When I read about the dioceses of San Joaquin, Pittsburgh, Quincy and Fort Worth jockeying to transfer their diocesan properties to the Province of the Southern Cone, my mind immediately jumps to Luke 15:11: "There was a man who had two sons. The younger of them said to the father, 'Father, give me the share of the property that will belong to me.' So he divided his property between them."
Through their conventions, Episcopalians in these dioceses declared clearly and democratically that they wanted to leave and take their share of the property with them. Following the lead of the abundantly loving father who understands that his younger child needs to leave so that he one day may come home again, maybe we shouldn't hinder them.
The father desires to be at one with his son but, ironically, must let him go, for reconciliation is in the future, yet unseen. By dividing the property, he makes it possible for his son to leave with the delusion that his future is somehow dependent on earthly property, not on the unconditional love and grace that is the only possession that will matter when he returns home.
I don't put the Episcopal Church in the role of the father; I fear we'll be typecast in the role of the older brother, waving our well-worn canons and shouting upon the secessionist dioceses' eventual return, "All these years we've been working like a slave, and never disobeyed!"
While the canons are clear that the Episcopal Church keeps the properties (who could imagine canons that would not support the institution that created them?), I think we should listen to the clear message of Scripture and pass over the older brother's outrage and prepare for the reconciliation that trumps all worldly concern.
Could the Episcopal Church allow a renegade diocese to gather all that it has and travel to a distant country? It would be risky and scary, like the gospel itself. In the parable, the younger son squanders all of the property.
We rightly are concerned about the saints entrusted to our burial grounds and the memorial silver in the safes. We have a responsibility to the legacies entrusted and the promises made.
Still, I remain surprised that the Episcopal Church's dedication to the reconciliation model so abundant in the Gospel of Luke grows scarce when the fight is over property. In the blink of an eye, brothers and sisters morph into litigants, and the battle lands in the secular courts. Watch out for I Corinthians 6:5ff: "Can it be that there is no one among you wise enough to decide between one believer and another, but a believer goes to court against a believer – and before unbelievers at that?"
At times like these, I can barely look at Luke 12:13ff: "Someone said to Jesus, 'Teacher, tell my brother to divide the family inheritance with me.' Jesus said, 'Friend, who set me to be a judge or arbitrator over you? Take care! Be on your guard against all kinds of greed; for one's life does not consist in the abundance of possessions.'"
The parable of the rich fool that follows warns that we should take no comfort in the security of goods laid up for many years. Are not our properties to be used now? Does it really matter who uses them, in the economy of heaven?

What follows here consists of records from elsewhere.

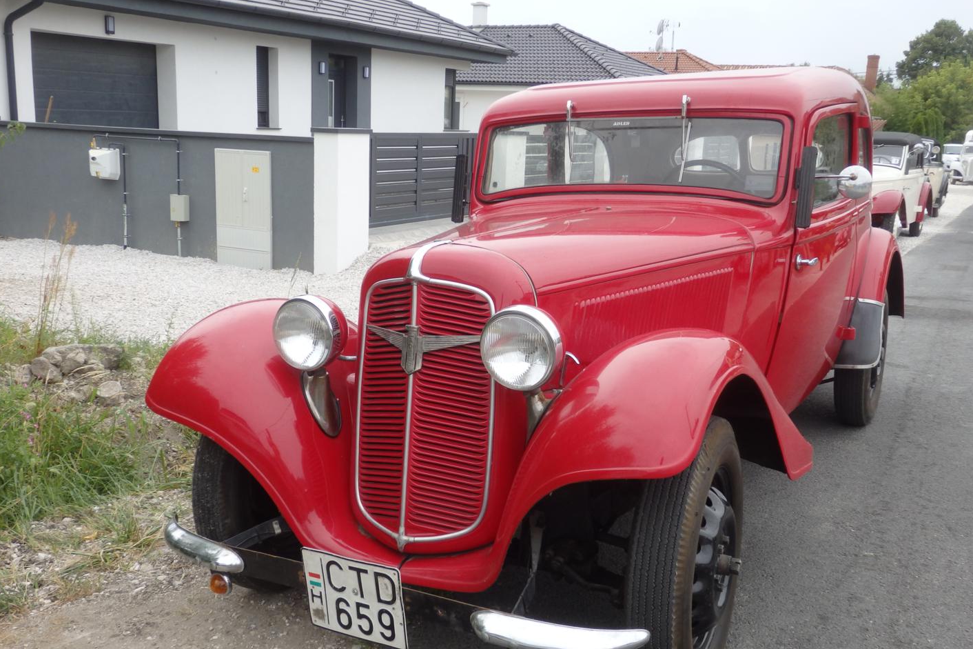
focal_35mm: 35
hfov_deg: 54.4
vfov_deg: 37.8
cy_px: 348
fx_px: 946
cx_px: 479
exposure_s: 1/500
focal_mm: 6
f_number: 3.4
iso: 125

I pray that the Episcopal Church adopts a reconciling temper that allows the secessionist congregation to continue to use the real property that was entrusted to them, while the fleeing congregation and its new diocesan authority acknowledge legally and canonically that the Episcopal Church continues to own the property. Mortgage agreements can be drafted that let the Episcopal Church make a permanent claim on the property and the conditions that would result in retaking possession. If the congregation and its new diocese agree to the mortgage and conditions, then two branches of the Anglican Communion will indeed be divergent, and awkwardly arranged, members of the one body of Christ.
In Luke 20:9ff, a landowner trusts his vineyard to tenants, and it is clear that he still owns the vineyard and can evict the tenants if they do not conform to the mission of the vineyards.
Ask, but don't demand, that the leaving congregations pay rent to help replace assessments and diocesan giving. And insist in the mortgage agreement that the Church Insurance Company, or equivalent, continue to underwrite the property. If payments lapse, there is a legal basis for eviction.
I can hear the shouts of "naïve." But, I remain a fool -- I hope a fool for Christ -- and hope that, if one sheep wanders off, we develop a strategy to keep looking for it, even if that sheep doesn't want to be found.
I think the secessionist churches in the breakaway dioceses will come to themselves, like the younger son does in Luke's parable, and return home.
If we could let them go in a way that serves their immediate need for independence while protecting our assets, I think we'll be able to welcome them back, better than the older brother welcomed back his brother. Let us not forget that in some way, one day, we all will be eating at the same welcome table.